Schools need to be able to identify the students that are passing or failing to determine whether or not they are ready to move on past childhood and highschool. The easiest way for them to do this is by determining failure. Ralph Waldo Emerson wrote, “Accuracy is essential to beauty. The very definition of the intellect is Aristotle’s: ‘that by which we know terms or boundaries.’ Give a boy accurate perceptions. Teach him the difference between the similar and the same. Make him call things by their right names. Pardon in him no blunder. Then he will give you solid satisfaction as long as he lives, It is better to teach the child arithmetic and Latin grammar than rhetoric or moral philosophy, because they require exactitude of performance; it is made certain that the lesson is mastered, and that power of performance is worth more than the knowledge” This implies that schools teach students things that have a right answer or a right way to do it. In life right and wrong is not that simple. There is never a perfect answer. Schools teach the way they do because it’s easier to grade something that has a right answer. If there is a right answer, it’s easy to judge whether or not a student is succeeding. People and schools don’t know how to change this. There is no better way to judge success, therefore they don’t change their ways, and they continue to shun failures.

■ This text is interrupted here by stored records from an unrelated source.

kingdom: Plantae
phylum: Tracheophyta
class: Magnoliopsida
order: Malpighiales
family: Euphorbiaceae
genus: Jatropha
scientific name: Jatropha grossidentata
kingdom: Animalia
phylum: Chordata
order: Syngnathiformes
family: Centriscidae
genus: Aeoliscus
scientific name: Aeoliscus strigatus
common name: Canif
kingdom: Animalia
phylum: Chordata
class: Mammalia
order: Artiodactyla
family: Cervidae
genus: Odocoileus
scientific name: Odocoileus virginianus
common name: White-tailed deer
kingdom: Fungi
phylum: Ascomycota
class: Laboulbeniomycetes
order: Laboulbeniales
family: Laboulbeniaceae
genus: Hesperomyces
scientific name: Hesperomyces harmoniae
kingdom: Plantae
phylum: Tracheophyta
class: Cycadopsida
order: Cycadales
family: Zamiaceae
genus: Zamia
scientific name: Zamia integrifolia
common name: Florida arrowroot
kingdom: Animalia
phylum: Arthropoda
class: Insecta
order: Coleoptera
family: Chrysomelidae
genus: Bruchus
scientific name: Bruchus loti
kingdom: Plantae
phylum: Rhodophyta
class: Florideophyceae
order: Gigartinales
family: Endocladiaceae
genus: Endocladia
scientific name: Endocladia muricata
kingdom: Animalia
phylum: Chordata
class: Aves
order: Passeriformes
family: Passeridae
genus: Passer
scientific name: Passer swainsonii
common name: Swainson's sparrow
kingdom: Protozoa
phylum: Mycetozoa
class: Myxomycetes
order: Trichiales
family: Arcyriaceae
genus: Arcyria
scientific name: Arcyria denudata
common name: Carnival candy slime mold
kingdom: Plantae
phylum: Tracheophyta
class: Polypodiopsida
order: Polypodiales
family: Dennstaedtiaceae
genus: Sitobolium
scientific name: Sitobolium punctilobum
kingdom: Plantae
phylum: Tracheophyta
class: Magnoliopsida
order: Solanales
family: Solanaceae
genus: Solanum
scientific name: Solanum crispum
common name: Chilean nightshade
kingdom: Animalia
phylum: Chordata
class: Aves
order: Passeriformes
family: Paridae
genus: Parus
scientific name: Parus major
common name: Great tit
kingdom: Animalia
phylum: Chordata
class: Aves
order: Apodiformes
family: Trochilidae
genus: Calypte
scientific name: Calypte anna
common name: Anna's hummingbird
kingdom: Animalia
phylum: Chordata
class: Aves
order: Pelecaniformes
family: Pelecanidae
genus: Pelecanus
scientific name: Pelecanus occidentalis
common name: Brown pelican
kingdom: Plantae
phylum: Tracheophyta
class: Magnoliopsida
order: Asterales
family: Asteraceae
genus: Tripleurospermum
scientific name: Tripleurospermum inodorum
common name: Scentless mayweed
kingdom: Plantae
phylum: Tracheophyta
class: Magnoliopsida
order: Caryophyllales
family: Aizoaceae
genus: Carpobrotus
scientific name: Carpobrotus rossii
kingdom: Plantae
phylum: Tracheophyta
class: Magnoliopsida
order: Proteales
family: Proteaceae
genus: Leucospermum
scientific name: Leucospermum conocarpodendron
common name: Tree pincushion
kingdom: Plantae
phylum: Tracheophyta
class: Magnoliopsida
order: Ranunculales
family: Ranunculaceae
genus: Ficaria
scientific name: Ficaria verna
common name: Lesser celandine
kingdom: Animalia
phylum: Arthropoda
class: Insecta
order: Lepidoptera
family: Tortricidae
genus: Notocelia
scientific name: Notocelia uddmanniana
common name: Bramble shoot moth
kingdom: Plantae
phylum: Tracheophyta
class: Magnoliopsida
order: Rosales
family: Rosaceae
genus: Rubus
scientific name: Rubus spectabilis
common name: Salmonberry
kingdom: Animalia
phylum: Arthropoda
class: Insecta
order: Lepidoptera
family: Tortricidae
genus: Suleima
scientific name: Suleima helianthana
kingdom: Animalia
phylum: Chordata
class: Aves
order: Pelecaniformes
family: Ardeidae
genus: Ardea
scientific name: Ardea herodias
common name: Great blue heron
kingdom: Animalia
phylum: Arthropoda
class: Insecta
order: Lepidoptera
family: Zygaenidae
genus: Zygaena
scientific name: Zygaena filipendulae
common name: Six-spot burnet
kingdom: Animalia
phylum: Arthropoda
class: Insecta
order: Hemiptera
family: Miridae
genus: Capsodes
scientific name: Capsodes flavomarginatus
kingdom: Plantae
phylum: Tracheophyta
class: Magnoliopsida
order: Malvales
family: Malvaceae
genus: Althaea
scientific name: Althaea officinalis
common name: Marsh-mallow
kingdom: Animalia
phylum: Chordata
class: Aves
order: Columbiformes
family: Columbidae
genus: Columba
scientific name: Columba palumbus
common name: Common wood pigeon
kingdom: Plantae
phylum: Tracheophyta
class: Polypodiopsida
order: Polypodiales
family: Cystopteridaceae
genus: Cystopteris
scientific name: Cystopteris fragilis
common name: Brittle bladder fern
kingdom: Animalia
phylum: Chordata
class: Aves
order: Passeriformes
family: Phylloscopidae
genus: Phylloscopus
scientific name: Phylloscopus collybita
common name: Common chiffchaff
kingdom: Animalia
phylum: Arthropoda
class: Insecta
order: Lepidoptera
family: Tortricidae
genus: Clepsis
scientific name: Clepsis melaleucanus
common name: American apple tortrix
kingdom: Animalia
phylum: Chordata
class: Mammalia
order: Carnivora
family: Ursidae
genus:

Whenever something didn’t go my way as a child, my grandpa sang us a short song which reads “I’m not judged by the number of times I fail, but by the number of times I succeed, and the number of times I succeed are in direct proportion to the number of times I fail and keep trying.” When one is writing college essays, they don’t state all of their failures, they state their triumphs. This is because our worth isn’t and shouldn’t be measured by our failures, it’s measured by our triumphs, but in school, they measure our failures. How well you did on a test or presentation determines your success and worth.

Failure and unsuccessful moments are nothing to be ashamed of. Improvement would never occur if nothing ever went wrong. Our goal in life is to better ourselves and become the best version of ourselves that we can be. Rather than being ashamed of failing, we should turn it around and make it our successes.

People and schools look down upon failure without even realizing it. They don’t realize the effects it may have on students, they just focus on judging and grading others. They do this because it is simply easier. There is no way to measure one’s success without looking at failures. This is because there is opposition in all things. You can’t be successful if you have never failed or don’t know what failure is. Because they don’t realize that they are constantly looking for failures, schools don’t find ways to change. They don’t see that there is anything wrong with judging people’s failures, and if it seems as if everything runs smoothly, there would seem to be no reason to change things. If schools didn’t judge students on their failures, people wouldn’t be trained to run away from failure and they would take the opportunity that failure presents to us to change, learn and become better. Don’t look down upon failure, look up.